J’avais quitté Anna Gavalda après le film tiré de Je l’aimais. Trop violoneux, trop bien pensant, trop niais. Tout le battage associé, tout ce vent m’avait poussé loin de cet auteur.

J’avais aussi laissé passer la Consolante. Parce que le titre ne me plaisait pas. C’est laid ce mot « consolante ». Je choisis mes lectures comme d’autres jouent au tiercé. Je le sais.

L’Echappée Belle est sortie. Et je n’ai eu qu’une envie, me mêler aux retrouvailles de ces frères et soeurs faisant mariage buissonnier.

Bien m’en a pris. C’est beau. On y lit l’attachement d’une fratrie, ses liens uniques gagnés à force de cicatrices et de 400 coups qu’aucune belle-soeur ne pourrait arracher. On y lit la force  du sang et la compétition entre frères et soeurs. On y lit le passé et peut-être même l’avenir.

C’est si beau que j’en ai pleuré. J’ai pleuré sur cette famille nombreuse que je n’aurai jamais. Sur ce frère que j’aimerais embrasser là tout de suite. Sur ce livre que je n’écrirai sans doute pas. Et sur moi, juste parce que c’était beau de pleurer en lisant.

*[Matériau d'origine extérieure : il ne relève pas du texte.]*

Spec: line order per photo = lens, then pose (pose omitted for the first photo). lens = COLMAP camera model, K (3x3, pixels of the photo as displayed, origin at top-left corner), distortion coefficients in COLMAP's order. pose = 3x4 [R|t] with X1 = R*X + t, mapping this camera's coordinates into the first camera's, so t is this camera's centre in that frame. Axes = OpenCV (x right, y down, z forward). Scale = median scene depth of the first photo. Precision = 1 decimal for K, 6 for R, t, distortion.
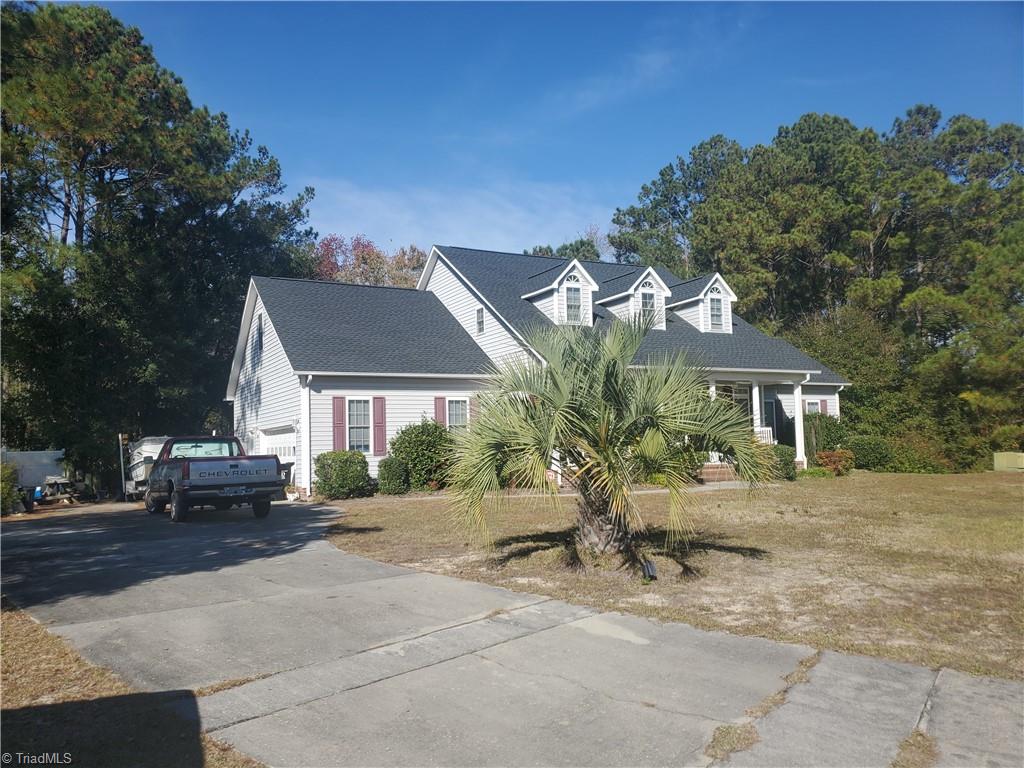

J’ai fait tout ça jusqu’à la page 113. Et puis ça c’est corsé. Anna Gavalda a invité l’improbable dans ses pages jusqu’à le tourner en ridicule : le château sans propriétaire, le neuneu bon à tout faire, le mariage populaire, la fête gitane, le chien errant adopté, la petite copine slave. « Où suis-je là ? » me disais-je « C’est le Grand-Meaulnes ? Je me suis tompé de livre ? » J’aurais pu pleurer devant un tel gâchis. J’ai juste refermé l’Echappée Belle, convaincue qu’Anna Gavalda devrait se remettre à la nouvelle. Et j’ai relu quelques pages du début, comme celle-ci :

On se rappelle […] que tout ça, cette apparente indifférence, cette discrétion, cette faiblesse aussi, c’est la faute de nos parents.
De leur faute, ou grâce à eux.
Parce que ce sont eux qui nous ont appris les livres et la musique. Ce sont eux qui nous ont parlé d’autre chose et qui nous ont forcés à voir autrement. Plus haut, plus loin. Mais ce sont eux aussi qui ont oublié de nous donner la confiance. Ils pensaient que ça viendrait tout seul. Que nous étions un peu doués pour la vie et que les compliments nous gâcheraient l’égo.
Raté.
Ca n’est jamais venu.
Et maintenant nous sommes là. Sublimes toquards. Silencieux face aux excités avec nos coups d’éclat manqués et notre vague envie de vomir.